The HRD fired the lessons of the crisis of 1993 and 2001

According to the HRD, companies shake teeth! And 57 of them were not initiated major manoeuvres for downsizing. This is what reveals a study by TNS Sofres, on behalf of SCC and the magazine "Social bonding", with a hundred large groups in eight European countries. Last year, at the beginning of the crisis, the recruitment and retention best profiles constitute their priority number one, on a background of structural changes as the Granddad boom, the shortcomings of technical skills or the inexorable deployment of the international companies. A few months, the storm upset the gives.

If the cost reduction remains, unsurprisingly, the major concern of 79 of human resource directors surveyed, only 48 of them engaged in a restructuring. "The HRD fired the lessons of the crisis of 1993 and 2001." In 1993 including, it was a bloodbath, as employers were laid off. "And when the recovery has arrived, many found themselves destitute," recalls Frédéric Pichard, manager at SCC. Two decades later, European HRD seem to prefer une myriad of disparate tools to avoid the social plans. Among the measures taken: the freezing of recruitment (in a society on two), management of working time (in a company out of three) or even the partial unemployment (for an employer in four). Starting in January 2009, 290.600 employees have thus benefited from measures in Germany partial unemployment, or nearly 18 times more than the previous year. And, like giants like BMW, Daimler or BASF, businesses spend have used German in the first days of 2009.

Guardians of social peace

In addition, 14 of leaders attacked wages. With parsimony in France, where only a few employers, such as the HP computer manufacturer, have news by asking their teams to reduce their fees. With turmoil in Britain, where the airline British Airways, victim of turbulence, did not hesitate to propose to its 40,000 employees work without pay a month, to cut costs.

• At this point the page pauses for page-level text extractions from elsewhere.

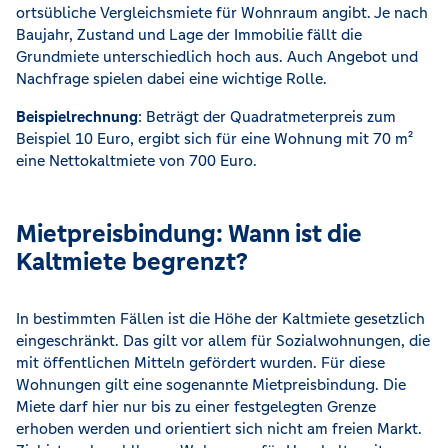
ortsübliche Vergleichsmiete für Wohnraum angibt. Je nach
Baujahr, Zustand und Lage der Immobilie fällt die
Grundmiete unterschiedlich hoch aus. Auch Angebot und
Nachfrage spielen dabei eine wichtige Rolle.
Beispielrechnung
: Beträgt der Quadratmeterpreis zum
Beispiel 10 Euro, ergibt sich für eine Wohnung mit 70 m²
eine Nettokaltmiete von 700 Euro.
Mietpreisbindung: Wann ist die
Kaltmiete begrenzt?
In bestimmten Fällen ist die Höhe der Kaltmiete gesetzlich
eingeschränkt. Das gilt vor allem für Sozialwohnungen, die
mit öffentlichen Mitteln gefördert wurden. Für diese
Wohnungen gilt eine sogenannte Mietpreisbindung. Die
Miete darf hier nur bis zu einer festgelegten Grenze
erhoben werden und orientiert sich nicht am freien Markt.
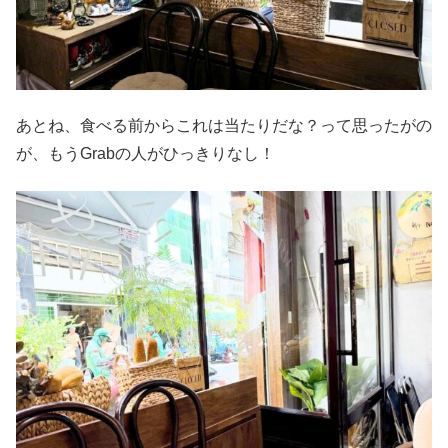
あとね、食べる前からこれは当たりだな？って思ったがの
が、もうGrabの人がひっきりなし！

In France, companies have also conducted a loan of labour, which involves an employee in another company without breaking his contract of employment. Meanwhile, after having put in place a plan of voluntary departures, the manufacturer of innovative materials Soitec "ready" since October 20 collaborators the Commissariat for Atomic Energy (CEA). "It finds a real maturity of the HRD," said Danielle Tuarze, Vice President for CSC."

The recovery is not yet meet. And, at the time where 31 percent of those polled believe that the crisis has caused a degradation of the social climate, even movements social (in 23 of cases), improve the commitment of the teams advanced to the second rank of priorities (71). This is expected of them their branch, which are sacred, more than ever, guardians of social peace in the company, in the light of 74 of respondents. Certainly, the collective disputes which started in the spring, in companies such as Continental or Caterpillar, "remained scattered and were never doomed to join", according to the formula of the company & staff association, which brings together the essence of the HRD to big business in France. But "social movements have changed faces." "They occur by the demobilization, absenteeism or opting out, or even individual violence", provides Didier Pitelet, Dream Group founder, corporate reputation Council Agency.

The end of a managerial model

The HRD are aware: 76 of respondents now spend their time listening to the collaborators. "We are lot of Social Watch. "Because now it is up to HRD in the image of the employer to restore meaning to the mission of the employees", believes Jean-Claude Delmas, Director of the human resources branch supermarkets of the Casino group.

Sign of the times, 64 of respondents report working on the management of proximity. Finally, the prevention of psychosocial risks becomes a priority site for 43 of them. Last year, only 4 of the French HRD regarded themselves as an axis to improve. According to Didier Pitelet, "the crisis marks the end of an economic model, but also managerial."